Şehirlerdeki özellikle İstanbul'daki yüksek binalar 'ısı adası' etkisiyle ve rüzgarı önlemesi dolayısıyla, hava sıcaklığının daha fazla hissedilmesine sebep oluyor.
Prof. Meltem Erdem Kaya ile Araştırma Görevlisi Hüseyin Öğçe kentlerin ‘ısı adası’ etkisini ölçen bir çalışma yaptı.
30 farklı meteoroloji istasyonundan alınan İstanbul’un 6 yıllık sıcaklık, rüzgar ve nem verilerinin analiz edilmesiyle hazırlanan çalışmada elde edilen bulgular özetle şöyle:
“Kentsel alanlar, kırsal ve ormanlık alanlara göre yıllık bazda bir derece daha sıcak. Bu sıcaklık farkı, Temmuz ve Ağustos aylarında 2-3 dereceyi buluyor. Sıcaklıkların 35 derecenin üzerine çıktığı gün sayısı da kentsel alanlarda daha fazla. Yılın en serin dönemlerinde ise ortalama sıcaklık farkı 1.3 ila 1.6 dereceye kadar çıkıyor. Anadolu yakasındaki Tuzla-Kadıköy hattı ile Avrupa yakasındaki Fatih-Büyükçekmece hattı, kırsal alanlardan çok daha sıcak. 35 derece ve üzeri sıcaklıkların yaşandığı günler ise İstanbul’un kentsel alanlarında, kırsal ve ormanlık alanlara göre sırasıyla iki ve dört gün daha fazla yaşanıyor. Özellikle Tuzla, Maltepe, Şişli, Florya, Fatih ve Güngören gibi ilçeler, sıcak gün sayısının yüksekliği ile öne çıkıyor.

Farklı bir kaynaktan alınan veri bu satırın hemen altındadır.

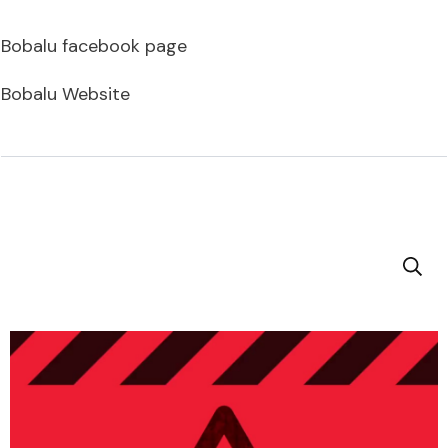
Bobalu facebook page
Bobalu Website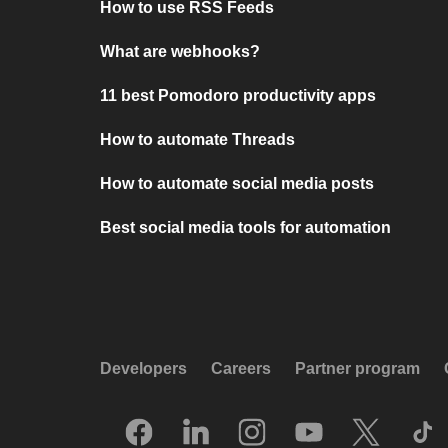
How to use RSS Feeds
What are webhooks?
11 best Pomodoro productivity apps
How to automate Threads
How to automate social media posts
Best social media tools for automation
Developers
Careers
Partner program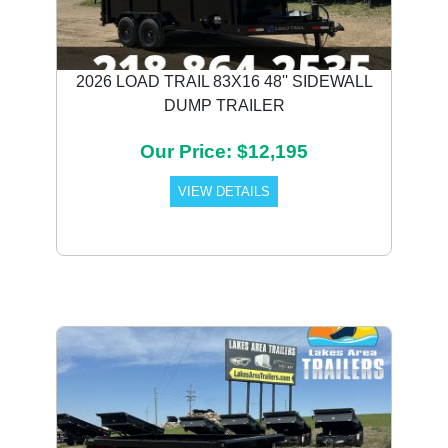
2026 LOAD TRAIL 83X16 48'' SIDEWALL
DUMP TRAILER
Our Price: $12,195
VIEW DETAILS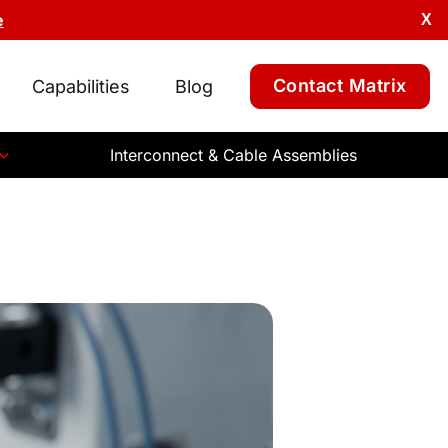
e
X
Contact Matrix
Capabilities
Blog
Interconnect & Cable Assemblies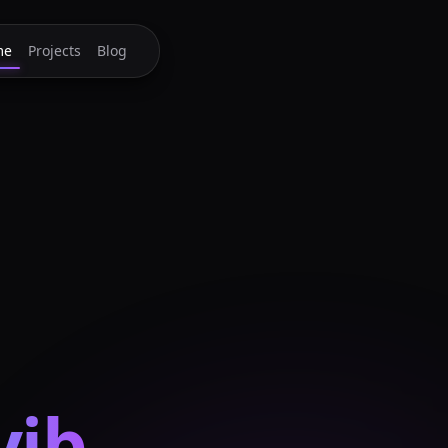
me
Projects
Blog
yib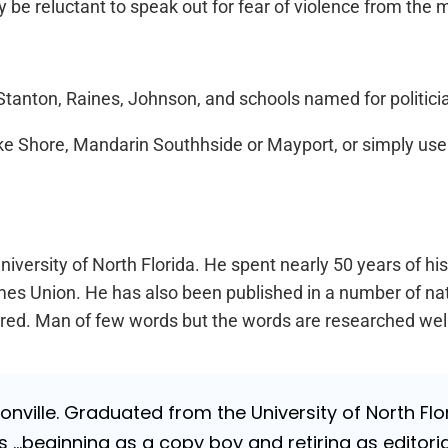
e reluctant to speak out for fear of violence from the mil
tanton, Raines, Johnson, and schools named for politicia
ake Shore, Mandarin Southhside or Mayport, or simply us
iversity of North Florida. He spent nearly 50 years of hi
a Times Union. He has also been published in a number of 
Retired. Man of few words but the words are researched wel
nville. Graduated from the University of North Flori
…beginning as a copy boy and retiring as editorial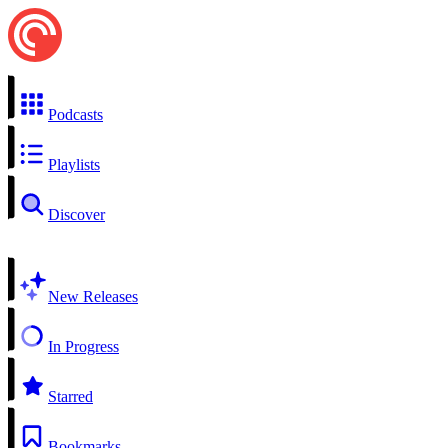
Podcasts
Playlists
Discover
New Releases
In Progress
Starred
Bookmarks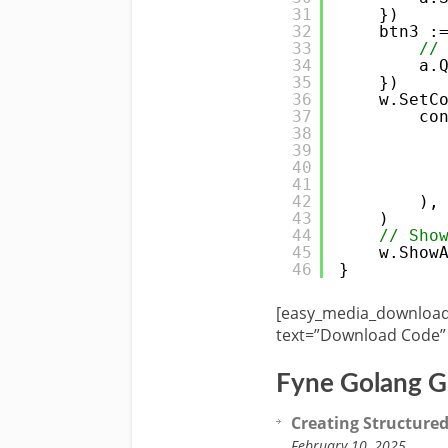
31
})
32
btn3 :
33
//
34
a.
35
})
36
w.SetC
37
co
38
39
40
41
42
),
43
)
44
// Sho
45
w.Show
46
}
[easy_media_download 
text=”Download Code” 
Fyne Golang G
Creating Structured
February 10, 2025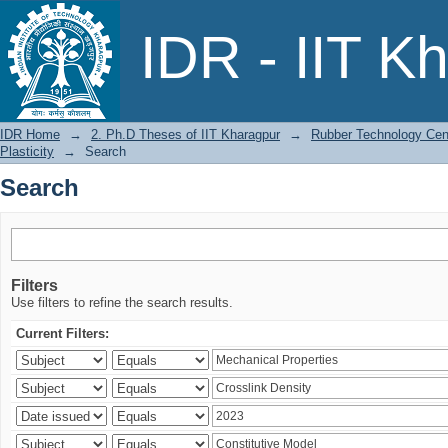
Search
IDR - IIT K
IDR Home
→
2. Ph.D Theses of IIT Kharagpur
→
Rubber Technology Cen
Plasticity
→
Search
Search
Filters
Use filters to refine the search results.
Current Filters:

Büyük binalar rüzgarı engelliyor.
Serinletici etki oluşturabilecek bir diğer unsur olan, kuzeydoğudan gelen rüzgarlardan ise İstanbul’da yeterince yararlanılamadığı görülüyor. Çalışmanın bulguları, İstanbul’un kentsel alanlarının, kırsal ve ormanlık alanlara göre daha az rüzgarlı olduğunu gösteriyor. Bu durum, yapı stokunun rüzgar perdesi oluşturması ve yeşil alanların azlığından kaynaklanıyor.”